* **TASK INSTRUCTIONS**
Would you print the records below from the first line through the line containing "pyautogui.moveTo(263, 70); pyautogui.dragTo(257, 159)", skipping the pictures?

Collection entries:
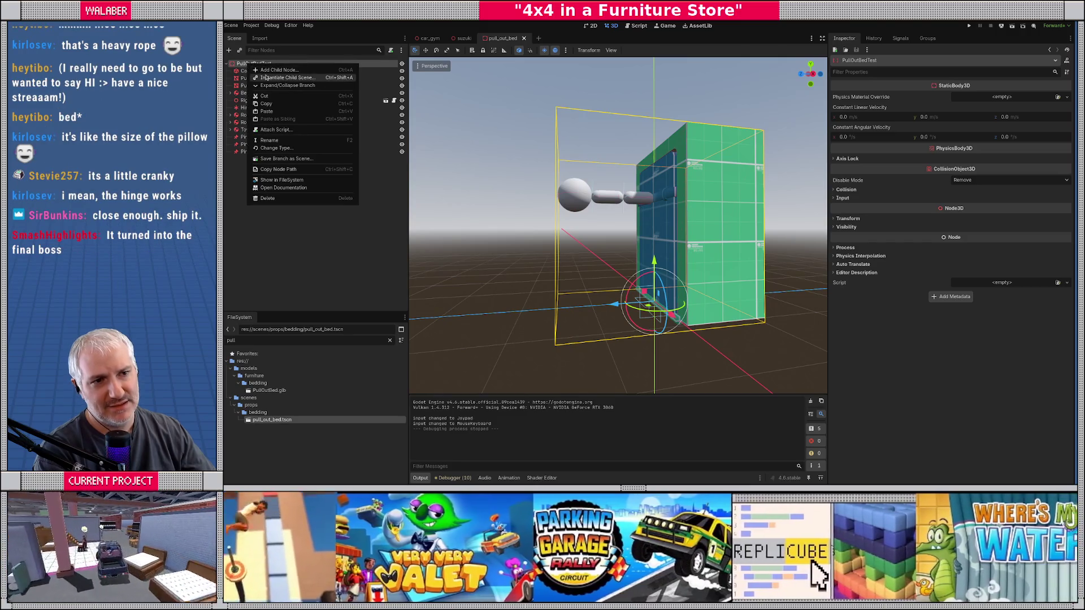
pyautogui.click(281, 150)
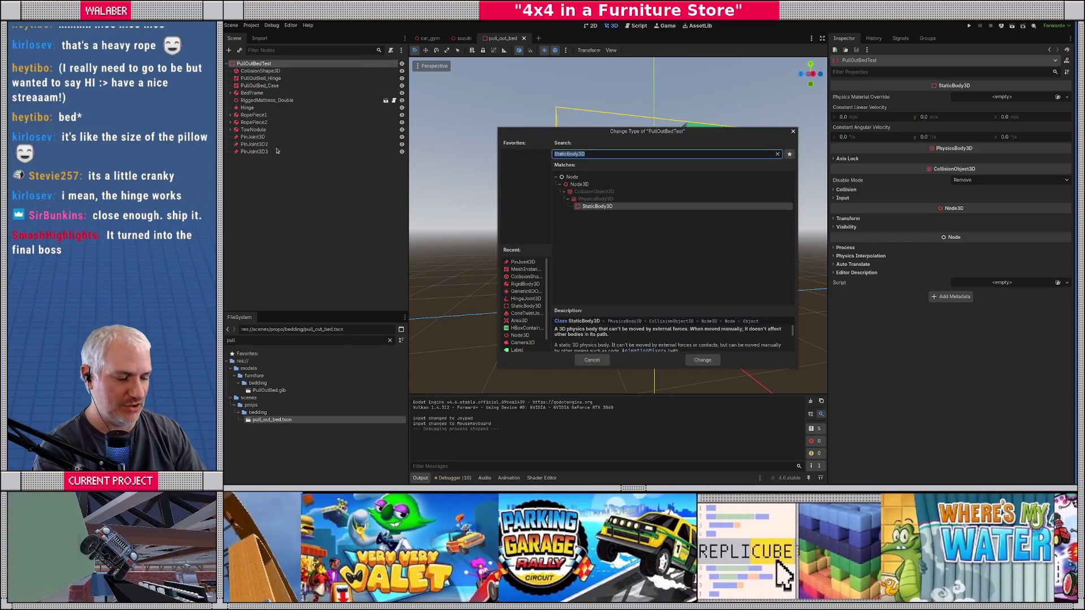
pyautogui.write('node3')
pyautogui.press('Return')
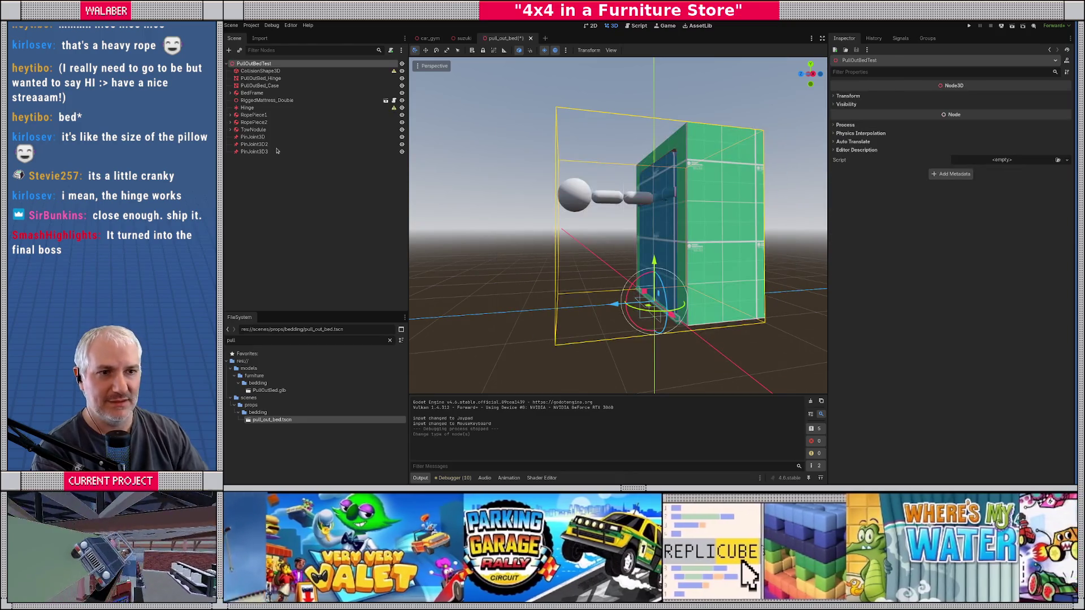
# Add a StaticBody3D named BedCase containing CollisionShape3D, PullOutBed_Hinge and PullOutBed_Case.
pyautogui.rightClick(251, 63)
pyautogui.click(281, 68)
pyautogui.write('staticbody3d')
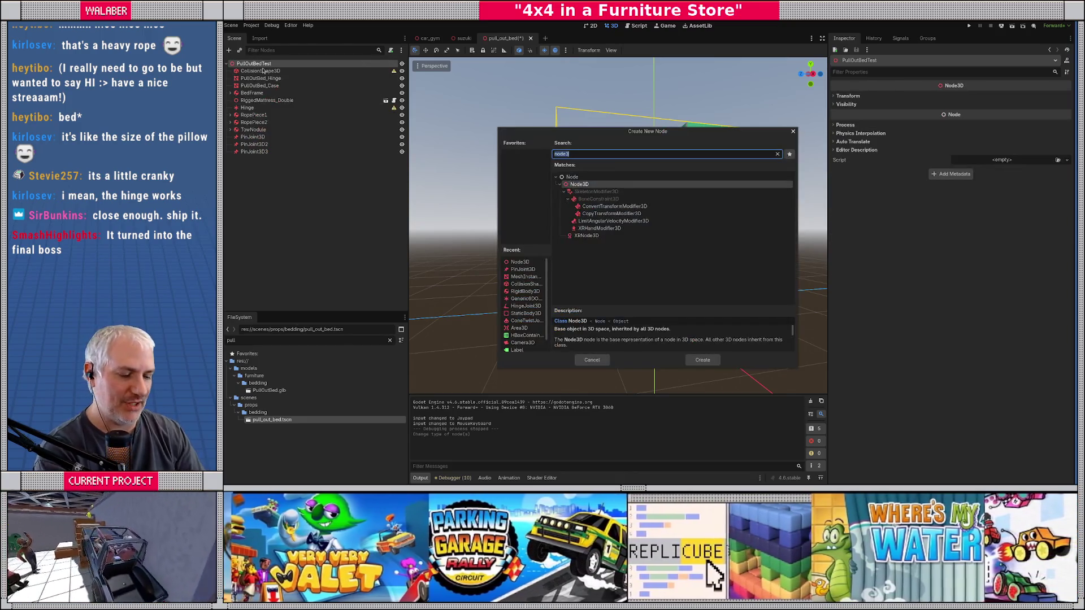
pyautogui.press('Return')
pyautogui.moveTo(263, 70); pyautogui.dragTo(257, 159)
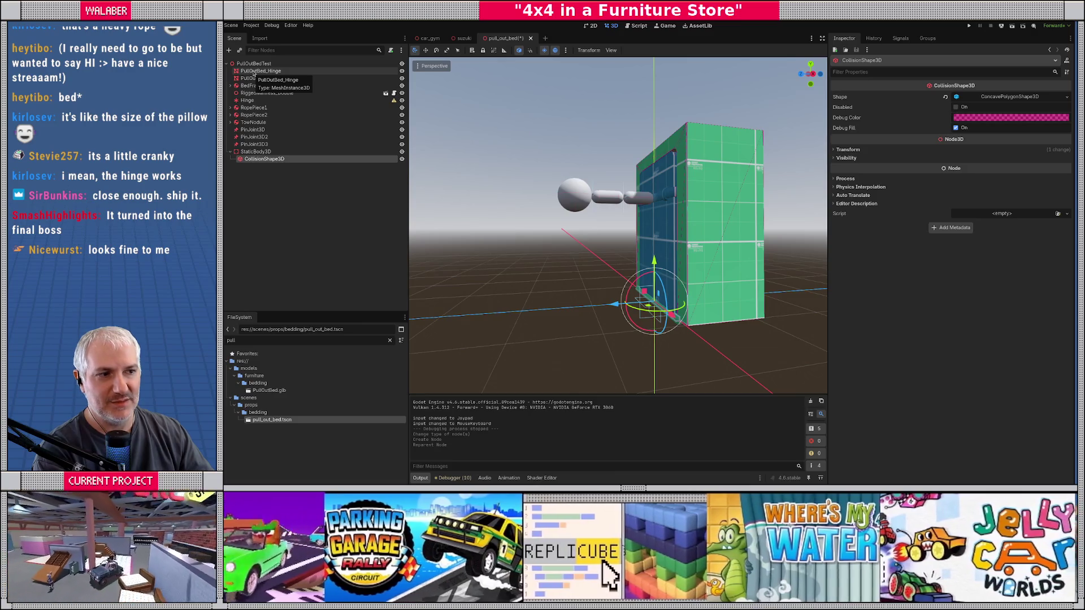
pyautogui.click(254, 71)
pyautogui.keyDown('shift'); pyautogui.click(254, 78); pyautogui.keyUp('shift')
pyautogui.moveTo(255, 78)
pyautogui.mouseDown()
pyautogui.moveTo(257, 152)
pyautogui.moveTo(260, 77)
pyautogui.mouseUp()
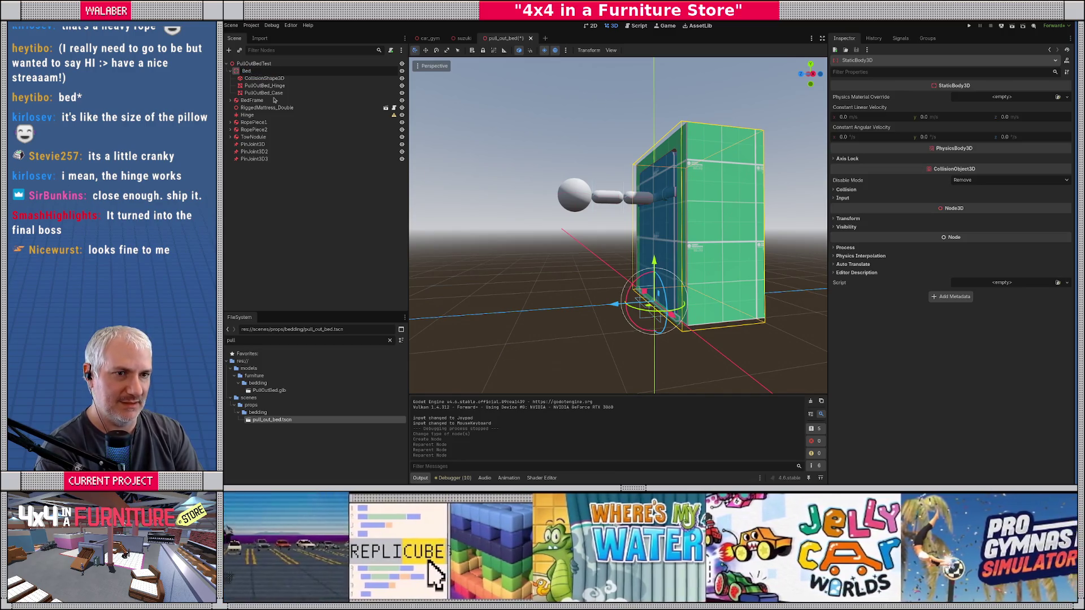
pyautogui.write('Case')
pyautogui.press('Return')
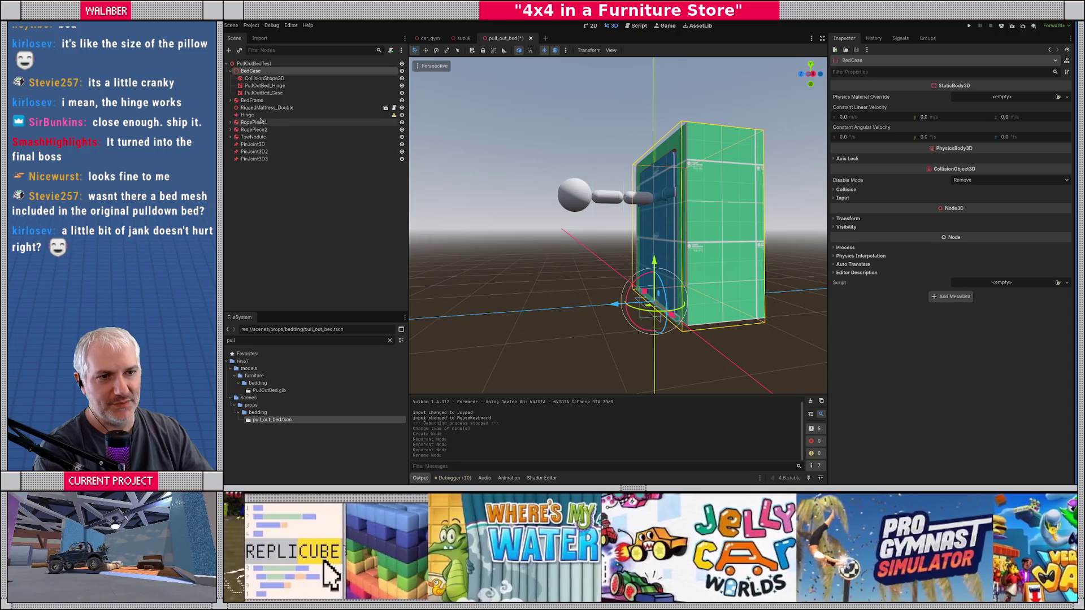
# Set the Hinge joint's Node A to BedCase and save the scene.
pyautogui.click(231, 72)
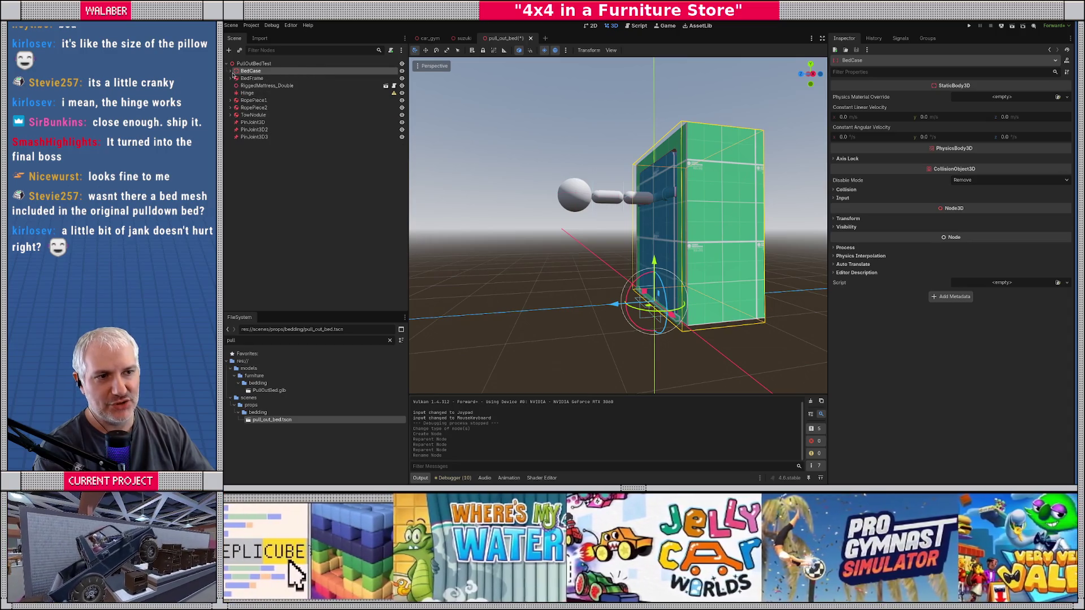
pyautogui.click(255, 93)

* **WRITTEN SOLUTION**
pyautogui.click(281, 150)
pyautogui.write('node3')
pyautogui.press('Return')
# Add a StaticBody3D named BedCase containing CollisionShape3D, PullOutBed_Hinge and PullOutBed_Case.
pyautogui.rightClick(251, 63)
pyautogui.click(281, 68)
pyautogui.write('staticbody3d')
pyautogui.press('Return')
pyautogui.moveTo(263, 70); pyautogui.dragTo(257, 159)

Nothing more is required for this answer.